The power of the collar

(Written for my congregation newsletter in Michigan in October 1997 after an encounter with a woman lost in a dark parking lot.)

It had grown dark.  The brilliant sunset with which the parking lot lights had vainly competed was gone and the first stars of the evening struggled to break through the wispy cloud cover.  The stillness of the early evening magnified the sound of my footsteps on the pavement.  To me it was still that soft, kind darkness before the threats of the night come to haunt us.

But not to her. I saw her walking tentatively down the half-filled rows, stopping, turning, a few more steps, stopping again, looking, that dazed confusion that can’t quite comprehend what’s happening.

“Do you need any help?” I called across the two rows between us, not wanting to frighten her by walking towards her.

“Are you security?” she asked, taking a few steps toward me.  I could see her weigh the risks of drawing near.

“No, I’m a pastor”.

She drew nearer, saw my collar, and tried again ”Are you a priest?”

“No, I’m a Lutheran pastor”.

“Are you visiting a parishioner here?”  she asked, needing to understand who I was and why I was here in this hospital parking lot.

“Yes.”

“My husband’s in intensive care.  He just had lung surgery.” And the story began to pour out.  Collapsed lung, difficulty inflating it, two weeks of ups and downs, finally surgery.  Troubled now because a nurse had asked her to leave when visiting hours were over.  They had not enforced the rules before.  She had gotten angry.  Had she upset the nurse?  Would she now not treat her husband well? The lost gray Honda was only a symptom.

I offered to walk with her to security or, if she felt comfortable, to drive her through the parking lot myself.

I am always amazed at how powerful is the collar that she would climb into the car of a stranger in a dark and empty parking lot.
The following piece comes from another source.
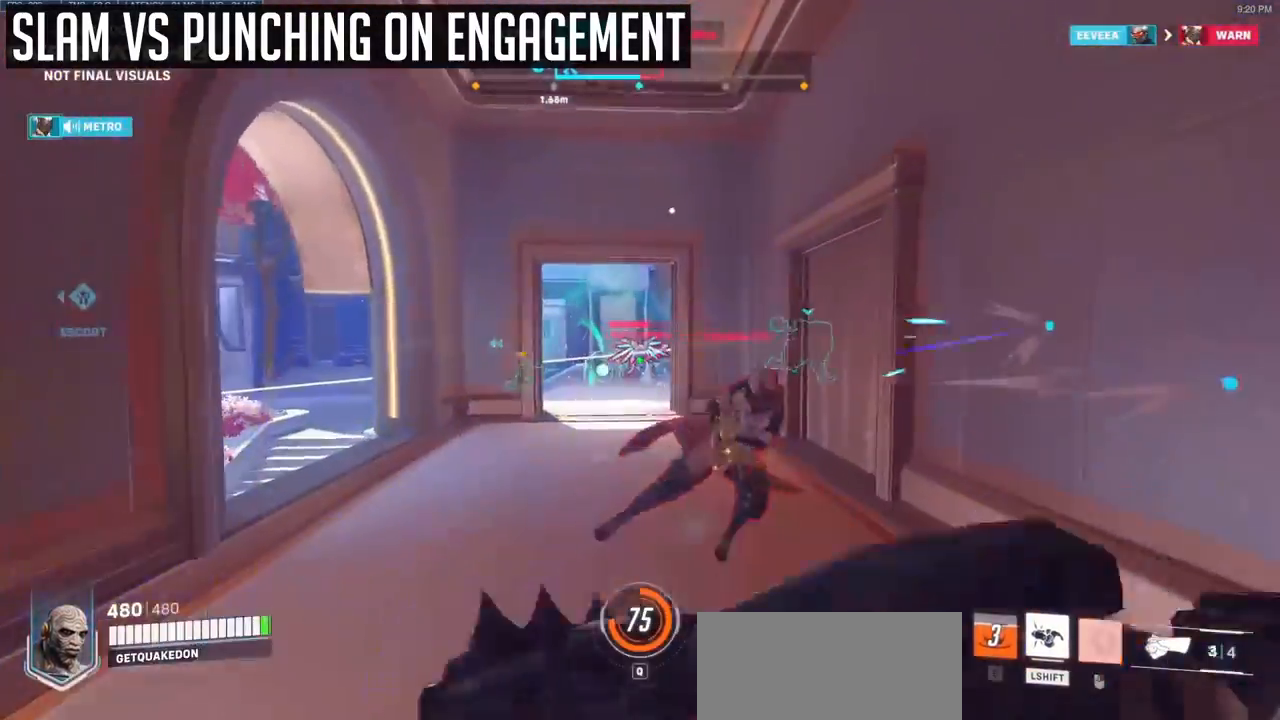
{"keys": ["d", "melee"], "mouse": ["left"], "events": [[133, "mouse_left", "up"], [183, "d", "down"], [317, "mouse_left", "down"], [467, "melee", "down"]]}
It humbles me.  How heavy the burden of being worthy of such trust.  Strangers pour their lives into your hands trusting that they will find kindness and understanding, trusting that they will be safe, trusting you will do no harm.

It is easy to look for a gray sedan whose license plate number you know.  It is much harder to help people find their way out of the lostness of grief and anxiety or any of the other dark prisons that become our habitation.  Fortunately, I do not have to be the good shepherd.  Only the shepherd’s helper.  Calling him to draw near where he is needed.  Pointing the way towards him when we cannot find our way.